Question
Should a transaction be entered into Quickbooks as an invoice as soon as:
1) contract is signed,
2) money is deposited, or
3) cabinets are complete?
Which is correct to keep an accurate profit loss statement in Quickbooks? We may have a contract 1-3 months prior to construction. And can it be posted as a sale without being an invoice?
Forum Responses
(Business and Management Forum)
From contributor W:
When we take a deposit, we make an invoice with two entries:
Retainers
Undeposited Funds
When the job is complete, our invoice has sales and an application of the retainer to sales:
An invoice is issued only when there is a transfer of ownership of goods. Neither signing a contract nor a deposit accomplishes that.
Likewise, expenses are not recognized at the time a check is written, but at the consumption of the inputs, whatever they may be; this is called the accrual form of accounting. The exception to all this is if you operate on a cash basis.
Some, although not many, also recognized a portion of their profit while the product is being produced. This is usually done as a means to reprice Work In Progress Inventory to a replacement value and taking the difference as a manufacturing profit or loss.
Revenue is recorded when an invoice is issued, not income. Revenue is the price of goods and services.
Income = price less cost.
I would likely vary my answer to you depending on your size and the requirements of your banker if you are comfortable with your controls.
What I like to help set up in hardwood processing plants is a mechanism to: 1.) figure what it costs to run the cell, and the next cell, and the next cell, etc., 2.) attribute those costs to the inventory as they occur, 3.) relieve the inventory of those costs at the time of shipment to clear the Cost of Goods Sold (COGS).
In this manner, running the plant and processing lumber into parts is relatively profit neutral (unless you have a bad load that you can not claim, a major snafu, or conversely if you have extraordinarily good yield). The vast majority of income or profit occurs at the time of shipping/invoicing.
For example:
When purchasing inputs
Inventory 5000
The production recovery encapsulates your conversion at the cell level and provides a benchmark to measure how efficiently the cell is producing a product based on the power, payroll, overhead and anything else that may go into the cell.

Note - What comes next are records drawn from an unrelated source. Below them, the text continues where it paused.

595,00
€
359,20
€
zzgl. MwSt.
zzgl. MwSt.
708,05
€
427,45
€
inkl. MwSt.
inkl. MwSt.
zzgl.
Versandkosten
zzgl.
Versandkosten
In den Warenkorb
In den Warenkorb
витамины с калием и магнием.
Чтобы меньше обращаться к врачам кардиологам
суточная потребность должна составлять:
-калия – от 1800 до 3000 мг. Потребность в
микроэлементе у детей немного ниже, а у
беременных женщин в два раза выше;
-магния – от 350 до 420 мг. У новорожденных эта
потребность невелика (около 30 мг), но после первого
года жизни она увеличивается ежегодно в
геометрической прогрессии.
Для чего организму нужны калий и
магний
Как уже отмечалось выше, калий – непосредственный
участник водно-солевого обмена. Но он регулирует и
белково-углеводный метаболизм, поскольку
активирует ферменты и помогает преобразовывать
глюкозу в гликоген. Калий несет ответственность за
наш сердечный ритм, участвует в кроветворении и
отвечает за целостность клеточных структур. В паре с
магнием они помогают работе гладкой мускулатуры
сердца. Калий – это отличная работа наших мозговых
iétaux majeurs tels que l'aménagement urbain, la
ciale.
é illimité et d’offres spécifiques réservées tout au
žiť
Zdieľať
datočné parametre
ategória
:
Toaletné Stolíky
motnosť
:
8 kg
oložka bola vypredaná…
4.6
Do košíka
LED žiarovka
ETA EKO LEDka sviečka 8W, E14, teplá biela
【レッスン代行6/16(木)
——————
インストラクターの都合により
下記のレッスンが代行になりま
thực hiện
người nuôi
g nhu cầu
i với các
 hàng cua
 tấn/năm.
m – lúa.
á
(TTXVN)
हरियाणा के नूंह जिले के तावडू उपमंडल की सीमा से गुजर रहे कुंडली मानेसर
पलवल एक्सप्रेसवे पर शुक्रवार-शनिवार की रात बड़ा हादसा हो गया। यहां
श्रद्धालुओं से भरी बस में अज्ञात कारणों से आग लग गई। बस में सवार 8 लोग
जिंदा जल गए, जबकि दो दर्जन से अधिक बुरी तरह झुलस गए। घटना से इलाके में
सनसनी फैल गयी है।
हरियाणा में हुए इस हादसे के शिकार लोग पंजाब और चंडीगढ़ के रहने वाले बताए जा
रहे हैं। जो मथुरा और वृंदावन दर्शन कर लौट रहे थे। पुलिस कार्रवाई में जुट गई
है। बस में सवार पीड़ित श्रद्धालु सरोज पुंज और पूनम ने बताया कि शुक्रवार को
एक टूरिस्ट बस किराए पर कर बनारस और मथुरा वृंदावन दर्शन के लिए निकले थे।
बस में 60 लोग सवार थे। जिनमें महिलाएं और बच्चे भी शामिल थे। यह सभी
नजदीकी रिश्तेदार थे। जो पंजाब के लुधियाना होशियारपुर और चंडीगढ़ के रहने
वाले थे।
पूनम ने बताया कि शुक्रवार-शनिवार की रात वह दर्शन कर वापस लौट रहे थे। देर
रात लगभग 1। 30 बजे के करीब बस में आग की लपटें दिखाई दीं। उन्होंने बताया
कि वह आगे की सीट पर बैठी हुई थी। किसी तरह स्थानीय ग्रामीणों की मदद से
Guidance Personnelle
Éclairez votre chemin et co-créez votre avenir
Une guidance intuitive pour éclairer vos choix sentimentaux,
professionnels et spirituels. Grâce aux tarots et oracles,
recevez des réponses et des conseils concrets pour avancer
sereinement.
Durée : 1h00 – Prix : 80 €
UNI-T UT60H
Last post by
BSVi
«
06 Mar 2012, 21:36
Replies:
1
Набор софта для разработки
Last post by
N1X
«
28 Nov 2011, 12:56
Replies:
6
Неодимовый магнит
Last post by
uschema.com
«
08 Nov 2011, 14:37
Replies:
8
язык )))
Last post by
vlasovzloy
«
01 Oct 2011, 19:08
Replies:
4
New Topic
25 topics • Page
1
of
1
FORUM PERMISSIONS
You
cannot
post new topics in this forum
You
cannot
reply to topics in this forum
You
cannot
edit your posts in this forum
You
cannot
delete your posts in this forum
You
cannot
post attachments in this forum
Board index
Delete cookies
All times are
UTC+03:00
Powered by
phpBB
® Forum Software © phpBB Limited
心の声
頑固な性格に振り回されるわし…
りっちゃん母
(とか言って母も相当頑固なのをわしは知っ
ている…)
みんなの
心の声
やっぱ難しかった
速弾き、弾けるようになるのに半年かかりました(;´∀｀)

Any which way you choose to do it, you will more than likely find inventory to be the issue. If you can quantify what the inventory is worth all through the process, you can take a snapshot of your profit all through the process.
You may choose to log progress invoices, and this is again your choice. The other avenue is to record "work in progress" to keep your books looking a little more real at month end.
The above posts are all acceptable. Your accountant should tell you to pick a generally accepted system and keep with it. You should choose your system with your accountant.
I think I got your second question straight and the answer is sort of no. You can create the invoice, but if you post it, the sale will be recorded. You can record a Sales Order in QB (some versions) and it is not posted as a sale until you convert it to an invoice. You can also create the invoice and under edit, mark it as "pending" so it does not post to the sales and receivables accounts.
This will show up in reports under sales - pending sales, and can be opened and under edit, marked as final.
If you have a version of QB that gives you sales orders, I would probably elect that route and use them to track your WIP to level out the statements. You just need a realistic and simple method of determining where you are in the project(s) and adjust your WIP up or down to suit.